[Data for this task]

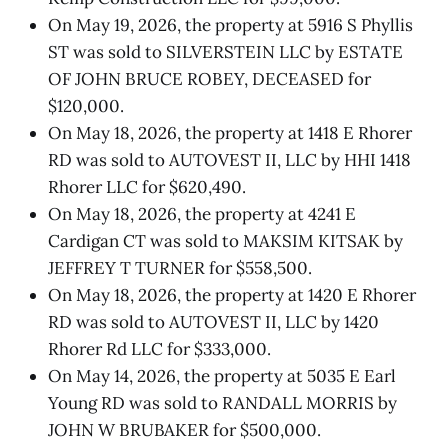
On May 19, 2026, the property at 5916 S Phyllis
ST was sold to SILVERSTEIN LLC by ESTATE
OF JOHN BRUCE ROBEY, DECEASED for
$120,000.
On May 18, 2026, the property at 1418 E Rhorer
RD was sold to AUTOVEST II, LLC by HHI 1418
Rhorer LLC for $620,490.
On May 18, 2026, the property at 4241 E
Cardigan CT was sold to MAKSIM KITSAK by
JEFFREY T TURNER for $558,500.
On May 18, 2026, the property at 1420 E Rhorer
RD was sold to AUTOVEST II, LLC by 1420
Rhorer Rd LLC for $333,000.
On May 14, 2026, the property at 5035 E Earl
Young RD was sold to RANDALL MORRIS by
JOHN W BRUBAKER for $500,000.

[/Data for this task]
[Data for this task]

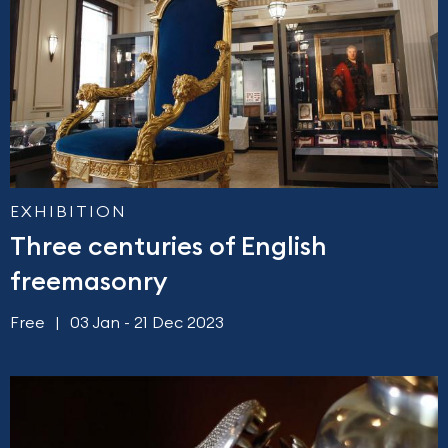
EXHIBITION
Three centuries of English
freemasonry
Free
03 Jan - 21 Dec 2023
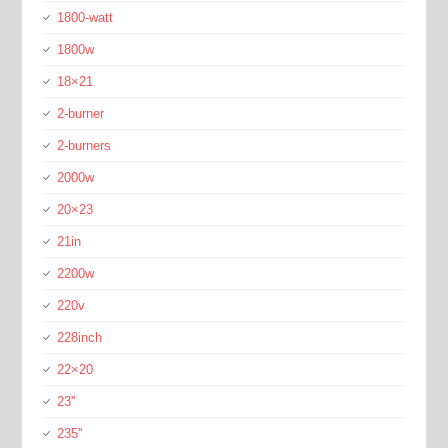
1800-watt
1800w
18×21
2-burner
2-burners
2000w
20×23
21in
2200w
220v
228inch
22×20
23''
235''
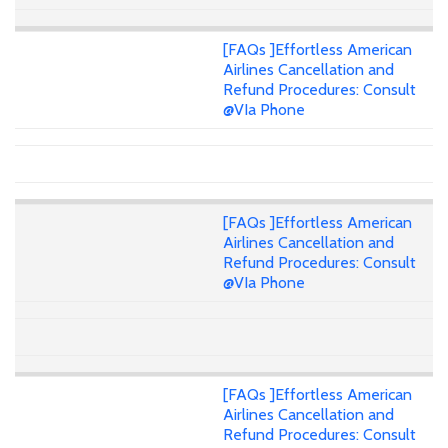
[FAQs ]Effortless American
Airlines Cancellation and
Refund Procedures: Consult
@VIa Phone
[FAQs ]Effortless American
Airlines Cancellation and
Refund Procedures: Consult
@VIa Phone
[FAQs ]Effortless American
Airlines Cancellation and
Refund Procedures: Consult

[/Data for this task]
[Data for this task]

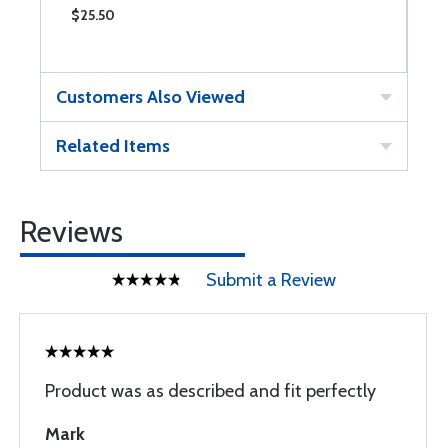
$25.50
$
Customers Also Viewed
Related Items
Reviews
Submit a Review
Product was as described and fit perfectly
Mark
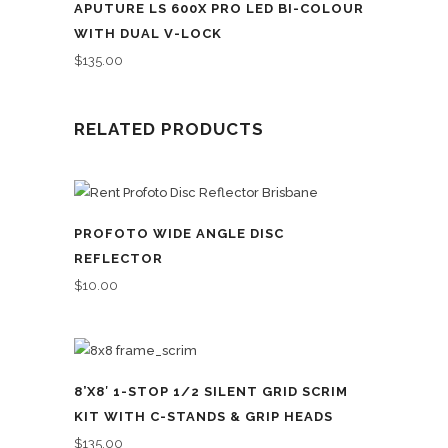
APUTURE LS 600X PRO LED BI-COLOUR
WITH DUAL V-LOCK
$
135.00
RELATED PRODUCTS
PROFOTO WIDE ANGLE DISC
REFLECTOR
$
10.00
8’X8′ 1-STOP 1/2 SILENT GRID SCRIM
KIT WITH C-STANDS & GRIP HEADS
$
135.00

[/Data for this task]

Can you reproduce, unchanged, the lines in the rows above that run from the one containing "On May 19, 2026, the" through the one containing "Rhorer Rd LLC for $333,000.", both included?

On May 19, 2026, the property at 5916 S Phyllis
ST was sold to SILVERSTEIN LLC by ESTATE
OF JOHN BRUCE ROBEY, DECEASED for
$120,000.
On May 18, 2026, the property at 1418 E Rhorer
RD was sold to AUTOVEST II, LLC by HHI 1418
Rhorer LLC for $620,490.
On May 18, 2026, the property at 4241 E
Cardigan CT was sold to MAKSIM KITSAK by
JEFFREY T TURNER for $558,500.
On May 18, 2026, the property at 1420 E Rhorer
RD was sold to AUTOVEST II, LLC by 1420
Rhorer Rd LLC for $333,000.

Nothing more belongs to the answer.